Plain-text document sources →
▬▬▬▬▬▬

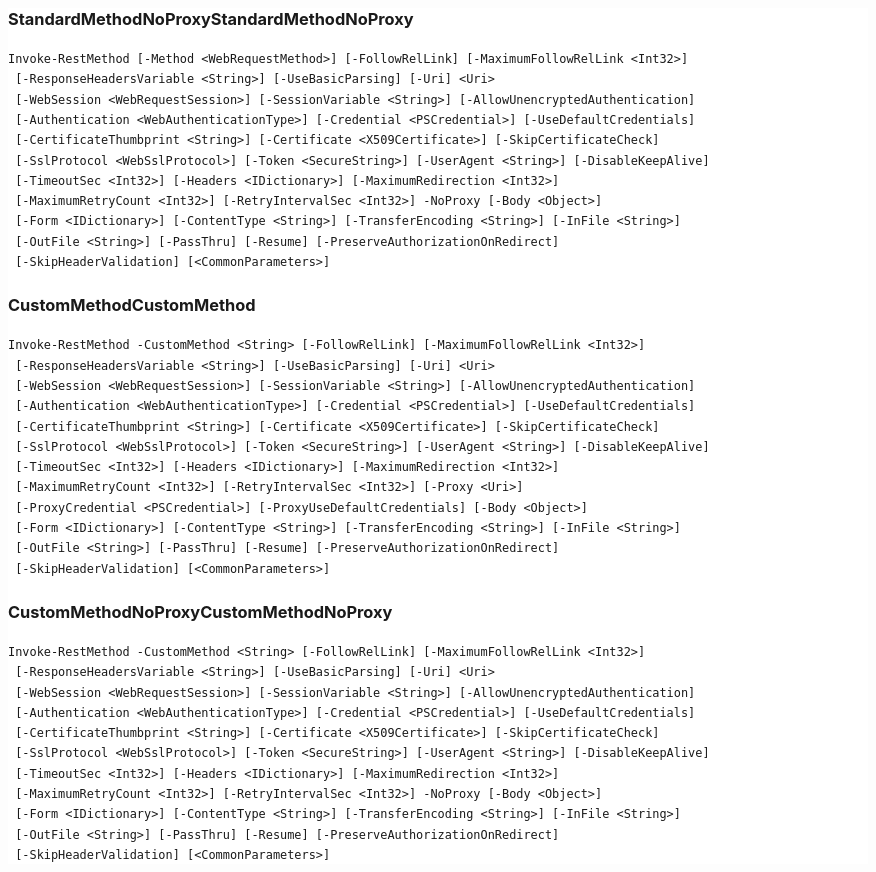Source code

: ### <span data-ttu-id="59f5a-108">StandardMethodNoProxy</span><span class="sxs-lookup"><span data-stu-id="59f5a-108">StandardMethodNoProxy</span></span>

```
Invoke-RestMethod [-Method <WebRequestMethod>] [-FollowRelLink] [-MaximumFollowRelLink <Int32>]
 [-ResponseHeadersVariable <String>] [-UseBasicParsing] [-Uri] <Uri>
 [-WebSession <WebRequestSession>] [-SessionVariable <String>] [-AllowUnencryptedAuthentication]
 [-Authentication <WebAuthenticationType>] [-Credential <PSCredential>] [-UseDefaultCredentials]
 [-CertificateThumbprint <String>] [-Certificate <X509Certificate>] [-SkipCertificateCheck]
 [-SslProtocol <WebSslProtocol>] [-Token <SecureString>] [-UserAgent <String>] [-DisableKeepAlive]
 [-TimeoutSec <Int32>] [-Headers <IDictionary>] [-MaximumRedirection <Int32>]
 [-MaximumRetryCount <Int32>] [-RetryIntervalSec <Int32>] -NoProxy [-Body <Object>]
 [-Form <IDictionary>] [-ContentType <String>] [-TransferEncoding <String>] [-InFile <String>]
 [-OutFile <String>] [-PassThru] [-Resume] [-PreserveAuthorizationOnRedirect]
 [-SkipHeaderValidation] [<CommonParameters>]
```

### <span data-ttu-id="59f5a-109">CustomMethod</span><span class="sxs-lookup"><span data-stu-id="59f5a-109">CustomMethod</span></span>

```
Invoke-RestMethod -CustomMethod <String> [-FollowRelLink] [-MaximumFollowRelLink <Int32>]
 [-ResponseHeadersVariable <String>] [-UseBasicParsing] [-Uri] <Uri>
 [-WebSession <WebRequestSession>] [-SessionVariable <String>] [-AllowUnencryptedAuthentication]
 [-Authentication <WebAuthenticationType>] [-Credential <PSCredential>] [-UseDefaultCredentials]
 [-CertificateThumbprint <String>] [-Certificate <X509Certificate>] [-SkipCertificateCheck]
 [-SslProtocol <WebSslProtocol>] [-Token <SecureString>] [-UserAgent <String>] [-DisableKeepAlive]
 [-TimeoutSec <Int32>] [-Headers <IDictionary>] [-MaximumRedirection <Int32>]
 [-MaximumRetryCount <Int32>] [-RetryIntervalSec <Int32>] [-Proxy <Uri>]
 [-ProxyCredential <PSCredential>] [-ProxyUseDefaultCredentials] [-Body <Object>]
 [-Form <IDictionary>] [-ContentType <String>] [-TransferEncoding <String>] [-InFile <String>]
 [-OutFile <String>] [-PassThru] [-Resume] [-PreserveAuthorizationOnRedirect]
 [-SkipHeaderValidation] [<CommonParameters>]
```

### <span data-ttu-id="59f5a-110">CustomMethodNoProxy</span><span class="sxs-lookup"><span data-stu-id="59f5a-110">CustomMethodNoProxy</span></span>

```
Invoke-RestMethod -CustomMethod <String> [-FollowRelLink] [-MaximumFollowRelLink <Int32>]
 [-ResponseHeadersVariable <String>] [-UseBasicParsing] [-Uri] <Uri>
 [-WebSession <WebRequestSession>] [-SessionVariable <String>] [-AllowUnencryptedAuthentication]
 [-Authentication <WebAuthenticationType>] [-Credential <PSCredential>] [-UseDefaultCredentials]
 [-CertificateThumbprint <String>] [-Certificate <X509Certificate>] [-SkipCertificateCheck]
 [-SslProtocol <WebSslProtocol>] [-Token <SecureString>] [-UserAgent <String>] [-DisableKeepAlive]
 [-TimeoutSec <Int32>] [-Headers <IDictionary>] [-MaximumRedirection <Int32>]
 [-MaximumRetryCount <Int32>] [-RetryIntervalSec <Int32>] -NoProxy [-Body <Object>]
 [-Form <IDictionary>] [-ContentType <String>] [-TransferEncoding <String>] [-InFile <String>]
 [-OutFile <String>] [-PassThru] [-Resume] [-PreserveAuthorizationOnRedirect]
 [-SkipHeaderValidation] [<CommonParameters>]
```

▬▬▬▬▬▬

Work to complete → Return the records above exactly, without the pictures.

Solution →
Source code

: ### <span data-ttu-id="59f5a-108">StandardMethodNoProxy</span><span class="sxs-lookup"><span data-stu-id="59f5a-108">StandardMethodNoProxy</span></span>

```
Invoke-RestMethod [-Method <WebRequestMethod>] [-FollowRelLink] [-MaximumFollowRelLink <Int32>]
 [-ResponseHeadersVariable <String>] [-UseBasicParsing] [-Uri] <Uri>
 [-WebSession <WebRequestSession>] [-SessionVariable <String>] [-AllowUnencryptedAuthentication]
 [-Authentication <WebAuthenticationType>] [-Credential <PSCredential>] [-UseDefaultCredentials]
 [-CertificateThumbprint <String>] [-Certificate <X509Certificate>] [-SkipCertificateCheck]
 [-SslProtocol <WebSslProtocol>] [-Token <SecureString>] [-UserAgent <String>] [-DisableKeepAlive]
 [-TimeoutSec <Int32>] [-Headers <IDictionary>] [-MaximumRedirection <Int32>]
 [-MaximumRetryCount <Int32>] [-RetryIntervalSec <Int32>] -NoProxy [-Body <Object>]
 [-Form <IDictionary>] [-ContentType <String>] [-TransferEncoding <String>] [-InFile <String>]
 [-OutFile <String>] [-PassThru] [-Resume] [-PreserveAuthorizationOnRedirect]
 [-SkipHeaderValidation] [<CommonParameters>]
```

### <span data-ttu-id="59f5a-109">CustomMethod</span><span class="sxs-lookup"><span data-stu-id="59f5a-109">CustomMethod</span></span>

```
Invoke-RestMethod -CustomMethod <String> [-FollowRelLink] [-MaximumFollowRelLink <Int32>]
 [-ResponseHeadersVariable <String>] [-UseBasicParsing] [-Uri] <Uri>
 [-WebSession <WebRequestSession>] [-SessionVariable <String>] [-AllowUnencryptedAuthentication]
 [-Authentication <WebAuthenticationType>] [-Credential <PSCredential>] [-UseDefaultCredentials]
 [-CertificateThumbprint <String>] [-Certificate <X509Certificate>] [-SkipCertificateCheck]
 [-SslProtocol <WebSslProtocol>] [-Token <SecureString>] [-UserAgent <String>] [-DisableKeepAlive]
 [-TimeoutSec <Int32>] [-Headers <IDictionary>] [-MaximumRedirection <Int32>]
 [-MaximumRetryCount <Int32>] [-RetryIntervalSec <Int32>] [-Proxy <Uri>]
 [-ProxyCredential <PSCredential>] [-ProxyUseDefaultCredentials] [-Body <Object>]
 [-Form <IDictionary>] [-ContentType <String>] [-TransferEncoding <String>] [-InFile <String>]
 [-OutFile <String>] [-PassThru] [-Resume] [-PreserveAuthorizationOnRedirect]
 [-SkipHeaderValidation] [<CommonParameters>]
```

### <span data-ttu-id="59f5a-110">CustomMethodNoProxy</span><span class="sxs-lookup"><span data-stu-id="59f5a-110">CustomMethodNoProxy</span></span>

```
Invoke-RestMethod -CustomMethod <String> [-FollowRelLink] [-MaximumFollowRelLink <Int32>]
 [-ResponseHeadersVariable <String>] [-UseBasicParsing] [-Uri] <Uri>
 [-WebSession <WebRequestSession>] [-SessionVariable <String>] [-AllowUnencryptedAuthentication]
 [-Authentication <WebAuthenticationType>] [-Credential <PSCredential>] [-UseDefaultCredentials]
 [-CertificateThumbprint <String>] [-Certificate <X509Certificate>] [-SkipCertificateCheck]
 [-SslProtocol <WebSslProtocol>] [-Token <SecureString>] [-UserAgent <String>] [-DisableKeepAlive]
 [-TimeoutSec <Int32>] [-Headers <IDictionary>] [-MaximumRedirection <Int32>]
 [-MaximumRetryCount <Int32>] [-RetryIntervalSec <Int32>] -NoProxy [-Body <Object>]
 [-Form <IDictionary>] [-ContentType <String>] [-TransferEncoding <String>] [-InFile <String>]
 [-OutFile <String>] [-PassThru] [-Resume] [-PreserveAuthorizationOnRedirect]
 [-SkipHeaderValidation] [<CommonParameters>]
```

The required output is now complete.